The coffee (cappuccino freddos to be exact). Cappuccino freddos kept me awake at exactly 3 pm every weekday when I would feel the zzzs at my desk at Accenture. Greeks love their coffee. And they like it strong. Frappes are the strongest, made from straight instant coffee emulsified with sugar and milk added. Cappuccino freddos at least involve some processing of the coffee into a cappuccino, which is then iced and sugared before being topped with milk that has been whipped into something quite delightful and cinnamon. After getting addicted exactly after the first instance I had one, I spent the entire month of July kicking the habit and weaning myself off. Did I mention coffee is strong here?

Things That Aren’t So Hot

Public transportation.

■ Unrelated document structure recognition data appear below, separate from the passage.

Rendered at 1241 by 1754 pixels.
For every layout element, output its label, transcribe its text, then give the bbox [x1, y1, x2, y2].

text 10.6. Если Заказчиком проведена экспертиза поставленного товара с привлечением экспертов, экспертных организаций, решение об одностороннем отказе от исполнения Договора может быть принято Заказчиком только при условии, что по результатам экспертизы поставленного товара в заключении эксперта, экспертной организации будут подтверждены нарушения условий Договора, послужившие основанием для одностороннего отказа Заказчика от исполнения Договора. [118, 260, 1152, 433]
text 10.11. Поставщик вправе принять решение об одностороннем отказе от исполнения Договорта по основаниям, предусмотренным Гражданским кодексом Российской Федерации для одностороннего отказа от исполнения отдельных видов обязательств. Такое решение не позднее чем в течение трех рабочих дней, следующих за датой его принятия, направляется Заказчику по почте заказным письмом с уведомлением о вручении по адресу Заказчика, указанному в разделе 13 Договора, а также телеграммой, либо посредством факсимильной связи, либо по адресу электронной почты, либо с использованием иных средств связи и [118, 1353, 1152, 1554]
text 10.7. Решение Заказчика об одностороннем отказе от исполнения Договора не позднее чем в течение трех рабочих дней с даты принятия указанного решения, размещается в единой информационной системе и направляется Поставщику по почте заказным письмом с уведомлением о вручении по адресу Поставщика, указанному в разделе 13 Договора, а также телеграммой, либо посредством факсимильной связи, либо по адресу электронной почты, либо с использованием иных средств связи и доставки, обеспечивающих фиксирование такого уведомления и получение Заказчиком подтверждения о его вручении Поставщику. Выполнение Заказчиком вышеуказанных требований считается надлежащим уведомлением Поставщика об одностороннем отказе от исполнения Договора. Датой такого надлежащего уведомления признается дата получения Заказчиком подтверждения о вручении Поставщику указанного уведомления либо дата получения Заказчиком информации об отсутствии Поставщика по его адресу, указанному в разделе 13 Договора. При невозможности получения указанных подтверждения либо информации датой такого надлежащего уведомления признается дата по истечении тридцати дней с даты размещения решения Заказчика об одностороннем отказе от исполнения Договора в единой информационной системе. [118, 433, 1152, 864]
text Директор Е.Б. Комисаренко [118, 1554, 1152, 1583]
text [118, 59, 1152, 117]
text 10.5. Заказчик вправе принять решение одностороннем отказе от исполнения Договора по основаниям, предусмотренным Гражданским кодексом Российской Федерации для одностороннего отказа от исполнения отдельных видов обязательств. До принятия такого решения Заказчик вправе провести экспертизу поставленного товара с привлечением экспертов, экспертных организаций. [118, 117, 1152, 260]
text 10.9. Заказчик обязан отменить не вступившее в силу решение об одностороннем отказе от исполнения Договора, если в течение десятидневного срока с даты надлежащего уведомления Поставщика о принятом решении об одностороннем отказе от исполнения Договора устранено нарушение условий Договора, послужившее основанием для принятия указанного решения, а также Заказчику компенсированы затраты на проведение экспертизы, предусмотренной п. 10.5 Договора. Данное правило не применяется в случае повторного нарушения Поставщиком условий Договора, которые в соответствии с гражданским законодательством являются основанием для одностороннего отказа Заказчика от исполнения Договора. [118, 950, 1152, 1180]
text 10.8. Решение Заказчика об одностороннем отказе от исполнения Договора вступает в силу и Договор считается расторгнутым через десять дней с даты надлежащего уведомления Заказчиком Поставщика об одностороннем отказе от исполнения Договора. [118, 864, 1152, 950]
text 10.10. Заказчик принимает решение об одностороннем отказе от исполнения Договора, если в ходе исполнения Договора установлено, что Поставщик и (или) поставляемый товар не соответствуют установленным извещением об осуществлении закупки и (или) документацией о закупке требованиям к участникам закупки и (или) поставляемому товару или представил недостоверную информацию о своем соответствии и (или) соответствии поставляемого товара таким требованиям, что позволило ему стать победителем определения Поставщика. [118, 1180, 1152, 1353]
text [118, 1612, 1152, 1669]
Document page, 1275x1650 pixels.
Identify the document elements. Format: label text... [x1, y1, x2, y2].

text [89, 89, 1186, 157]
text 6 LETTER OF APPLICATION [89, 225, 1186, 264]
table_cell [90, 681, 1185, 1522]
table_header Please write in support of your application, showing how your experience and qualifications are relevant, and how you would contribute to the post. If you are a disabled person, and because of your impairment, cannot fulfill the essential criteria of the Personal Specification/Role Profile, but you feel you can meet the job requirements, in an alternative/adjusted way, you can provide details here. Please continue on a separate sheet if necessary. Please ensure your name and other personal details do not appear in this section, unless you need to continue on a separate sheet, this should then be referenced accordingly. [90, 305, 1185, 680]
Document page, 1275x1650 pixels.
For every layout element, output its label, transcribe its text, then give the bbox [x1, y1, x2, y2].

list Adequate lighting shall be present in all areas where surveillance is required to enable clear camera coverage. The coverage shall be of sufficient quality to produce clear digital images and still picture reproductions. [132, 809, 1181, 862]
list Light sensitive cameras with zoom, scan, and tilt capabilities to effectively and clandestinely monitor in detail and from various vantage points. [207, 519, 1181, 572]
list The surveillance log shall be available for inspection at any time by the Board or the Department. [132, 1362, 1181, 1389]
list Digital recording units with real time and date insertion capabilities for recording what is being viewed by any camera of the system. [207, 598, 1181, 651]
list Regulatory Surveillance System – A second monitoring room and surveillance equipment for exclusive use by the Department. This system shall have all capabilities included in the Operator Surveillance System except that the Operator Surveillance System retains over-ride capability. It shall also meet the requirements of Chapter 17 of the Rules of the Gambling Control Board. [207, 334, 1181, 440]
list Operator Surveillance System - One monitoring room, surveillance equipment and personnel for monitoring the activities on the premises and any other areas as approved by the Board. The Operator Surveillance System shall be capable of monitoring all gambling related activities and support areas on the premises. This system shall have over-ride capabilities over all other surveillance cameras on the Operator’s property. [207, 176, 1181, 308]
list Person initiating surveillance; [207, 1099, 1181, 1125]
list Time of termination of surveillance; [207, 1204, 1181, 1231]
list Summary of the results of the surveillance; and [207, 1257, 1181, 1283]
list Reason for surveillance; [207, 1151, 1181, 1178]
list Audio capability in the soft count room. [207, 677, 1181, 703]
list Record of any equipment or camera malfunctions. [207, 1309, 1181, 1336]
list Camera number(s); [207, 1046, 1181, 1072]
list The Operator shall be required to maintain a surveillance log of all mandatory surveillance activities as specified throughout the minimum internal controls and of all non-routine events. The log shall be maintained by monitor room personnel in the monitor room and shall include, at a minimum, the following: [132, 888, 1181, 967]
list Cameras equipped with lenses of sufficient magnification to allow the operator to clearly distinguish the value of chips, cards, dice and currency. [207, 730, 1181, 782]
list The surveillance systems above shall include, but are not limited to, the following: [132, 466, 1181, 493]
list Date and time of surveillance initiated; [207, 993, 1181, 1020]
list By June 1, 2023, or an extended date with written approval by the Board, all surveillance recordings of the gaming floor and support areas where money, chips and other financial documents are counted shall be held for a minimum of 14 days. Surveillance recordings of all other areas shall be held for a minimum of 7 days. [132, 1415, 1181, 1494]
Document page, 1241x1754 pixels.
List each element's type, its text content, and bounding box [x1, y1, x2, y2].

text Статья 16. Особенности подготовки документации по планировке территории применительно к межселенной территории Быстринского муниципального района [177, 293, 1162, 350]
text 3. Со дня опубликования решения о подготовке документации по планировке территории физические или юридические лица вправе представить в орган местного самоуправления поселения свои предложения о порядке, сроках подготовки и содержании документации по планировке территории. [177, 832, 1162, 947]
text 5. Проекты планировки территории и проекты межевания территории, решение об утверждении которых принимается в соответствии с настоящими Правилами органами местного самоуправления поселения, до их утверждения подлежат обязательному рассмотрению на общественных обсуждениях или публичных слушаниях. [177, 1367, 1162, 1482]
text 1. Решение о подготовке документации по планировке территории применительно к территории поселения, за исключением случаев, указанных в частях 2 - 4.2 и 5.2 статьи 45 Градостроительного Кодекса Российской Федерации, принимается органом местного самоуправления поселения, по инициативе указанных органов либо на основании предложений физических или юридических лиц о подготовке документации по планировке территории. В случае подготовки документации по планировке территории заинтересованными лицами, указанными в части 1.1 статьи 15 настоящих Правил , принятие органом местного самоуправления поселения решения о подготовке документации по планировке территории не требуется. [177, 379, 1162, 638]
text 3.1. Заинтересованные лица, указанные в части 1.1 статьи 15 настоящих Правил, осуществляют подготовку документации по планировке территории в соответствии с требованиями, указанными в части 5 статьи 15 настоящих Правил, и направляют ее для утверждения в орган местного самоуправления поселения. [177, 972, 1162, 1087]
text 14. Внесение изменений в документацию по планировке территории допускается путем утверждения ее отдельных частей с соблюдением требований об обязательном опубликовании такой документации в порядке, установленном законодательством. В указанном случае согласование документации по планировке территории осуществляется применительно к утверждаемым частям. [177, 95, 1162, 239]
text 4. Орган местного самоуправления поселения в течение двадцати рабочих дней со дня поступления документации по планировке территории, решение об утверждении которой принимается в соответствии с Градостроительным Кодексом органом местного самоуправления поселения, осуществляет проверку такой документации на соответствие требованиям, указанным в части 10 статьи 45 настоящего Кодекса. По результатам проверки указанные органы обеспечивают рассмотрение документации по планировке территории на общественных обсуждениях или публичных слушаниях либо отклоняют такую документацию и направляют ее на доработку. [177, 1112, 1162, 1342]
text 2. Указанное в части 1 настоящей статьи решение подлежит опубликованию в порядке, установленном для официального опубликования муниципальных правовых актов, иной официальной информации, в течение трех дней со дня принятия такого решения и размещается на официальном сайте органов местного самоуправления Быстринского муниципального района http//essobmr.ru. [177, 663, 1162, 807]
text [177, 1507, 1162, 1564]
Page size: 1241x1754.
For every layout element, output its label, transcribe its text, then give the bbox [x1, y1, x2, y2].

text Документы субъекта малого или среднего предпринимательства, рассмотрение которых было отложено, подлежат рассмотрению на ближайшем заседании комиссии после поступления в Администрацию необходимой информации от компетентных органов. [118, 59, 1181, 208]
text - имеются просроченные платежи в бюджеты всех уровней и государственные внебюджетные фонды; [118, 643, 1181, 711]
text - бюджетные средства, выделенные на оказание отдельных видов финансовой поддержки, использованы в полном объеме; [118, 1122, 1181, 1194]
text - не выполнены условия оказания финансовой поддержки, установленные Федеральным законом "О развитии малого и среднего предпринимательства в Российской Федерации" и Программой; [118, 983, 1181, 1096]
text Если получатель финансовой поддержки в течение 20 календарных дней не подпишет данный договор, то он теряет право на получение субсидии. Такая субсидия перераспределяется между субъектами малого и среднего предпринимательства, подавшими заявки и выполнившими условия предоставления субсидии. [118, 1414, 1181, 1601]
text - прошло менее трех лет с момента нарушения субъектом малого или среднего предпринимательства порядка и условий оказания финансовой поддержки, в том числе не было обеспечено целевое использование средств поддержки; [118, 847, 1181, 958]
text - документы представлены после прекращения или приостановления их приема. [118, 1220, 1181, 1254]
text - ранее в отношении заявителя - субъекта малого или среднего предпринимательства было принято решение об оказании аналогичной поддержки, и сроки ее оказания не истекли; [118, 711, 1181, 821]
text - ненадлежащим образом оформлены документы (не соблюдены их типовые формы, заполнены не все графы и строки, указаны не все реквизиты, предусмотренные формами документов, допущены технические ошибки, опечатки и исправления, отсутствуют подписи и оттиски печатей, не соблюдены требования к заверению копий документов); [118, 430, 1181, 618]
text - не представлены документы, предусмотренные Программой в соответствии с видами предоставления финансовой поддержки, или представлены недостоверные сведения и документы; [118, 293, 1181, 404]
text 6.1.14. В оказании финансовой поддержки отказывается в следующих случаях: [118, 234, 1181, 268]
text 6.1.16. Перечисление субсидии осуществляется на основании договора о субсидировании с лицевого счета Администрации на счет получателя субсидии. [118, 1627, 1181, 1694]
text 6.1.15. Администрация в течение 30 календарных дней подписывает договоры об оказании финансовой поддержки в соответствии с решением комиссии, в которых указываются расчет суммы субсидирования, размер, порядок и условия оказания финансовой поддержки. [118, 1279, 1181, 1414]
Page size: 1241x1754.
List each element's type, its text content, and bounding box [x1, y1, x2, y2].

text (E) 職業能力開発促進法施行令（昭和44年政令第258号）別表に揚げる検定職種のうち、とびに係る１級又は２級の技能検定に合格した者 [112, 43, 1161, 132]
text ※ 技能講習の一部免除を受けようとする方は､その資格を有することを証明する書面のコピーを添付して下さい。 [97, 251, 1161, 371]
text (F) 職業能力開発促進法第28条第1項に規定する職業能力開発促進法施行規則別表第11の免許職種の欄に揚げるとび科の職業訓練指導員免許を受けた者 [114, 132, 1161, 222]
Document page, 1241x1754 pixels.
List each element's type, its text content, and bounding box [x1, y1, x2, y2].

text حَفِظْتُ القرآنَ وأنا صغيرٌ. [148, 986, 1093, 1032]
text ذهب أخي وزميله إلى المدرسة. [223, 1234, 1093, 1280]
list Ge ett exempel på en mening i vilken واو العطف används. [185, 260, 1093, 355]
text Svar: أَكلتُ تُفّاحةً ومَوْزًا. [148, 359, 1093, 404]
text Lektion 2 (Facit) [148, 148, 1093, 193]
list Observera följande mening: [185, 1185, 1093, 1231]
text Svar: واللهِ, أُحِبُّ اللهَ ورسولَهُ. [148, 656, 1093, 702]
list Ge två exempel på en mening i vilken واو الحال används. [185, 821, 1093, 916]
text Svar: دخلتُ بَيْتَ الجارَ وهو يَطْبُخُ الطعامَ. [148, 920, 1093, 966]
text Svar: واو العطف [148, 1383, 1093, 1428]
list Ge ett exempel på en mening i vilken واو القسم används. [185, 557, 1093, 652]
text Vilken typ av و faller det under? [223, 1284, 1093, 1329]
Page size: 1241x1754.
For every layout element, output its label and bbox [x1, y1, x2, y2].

I often judge a city by how good its (public) transportation system is. If you can get around a city independently, you’ve conquered it. As a girl who hails from NYC, I’m used to certain rules. 24-hour subway and bus. Bear right if you want to squat on the escalators. Move away from doors if your train is about to arrive at a station you’re not getting off at. Buses stopping at every stop regardless of whether the driver sees you hailing the bus down. Well, in Athens, forget all that. I take the bus to work every day from just outside the 1896 Panathenikon Olympic Stadium and it’s always a miracle if I make it in one piece (my ankle was crushed by a bus door once). The metro closes at 12 midnight Sundays through Thursdays and open only until 2 am on Fridays and Saturdays. It also opens at 5 am. And no, there are no bus route maps available on every bus/bus stop. It just doesn’t make sense when Greeks stay up so late.

The sun. Too hot. The sun is unbearable here. There is no respite; it never rains (there was a short shower once for 10 minutes) and it beats down precisely from when the sun rises until as late as 7 pm. I have never been this tan, my hair has never been this brown, and all the sunscreen in the world seems to have no effect. Don’t leave the house without: Sunhat. Ray Bans.

Terrible cell phone plans. I have spent 40 euros my first 2.5 weeks here. The Cosmote What’s Up plan, with a 20 euro refill, gives you 1200 free minutes to any other What’s Up user and 1200 free SMSes for the rest of the month. But, you have to activate this plan, which is hard to do when all the numbers you dial talk back to you in Greek. 

ExpensiveIn General. One of the few things in Greece that’s probably cheaper than in America is the coffee. And sometimes, certain clothes. But expect to fork over almost double (or more) for everything else, especially for most food items (feta, olive oil, Fage, cherries, watermelons, etc being notable exceptions).

If I Ruled Greece, I Would…

Reform the Taxi System so they wouldn’t be on strike. It’s been hard getting from point A to point B in a short amount of time. You really can’t survive without a car for most parts (I don’t know how we have), especially away from the city center. Taxi drivers are upset because they have paid 200,000 euros for their licenses, which have just become “worthless” with new regulations. The occupation is now accessible to everyone, i.e. you no longer have to pay 200,000 euros for a license. The government should come up with a plan for those taxi drivers who bought this license, say, within the past 10 years, so they repay the amount without interest or part of the cost is forgiven. The drivers should be commended, though, because I believe they are now in their third or fourth week and are standing strong!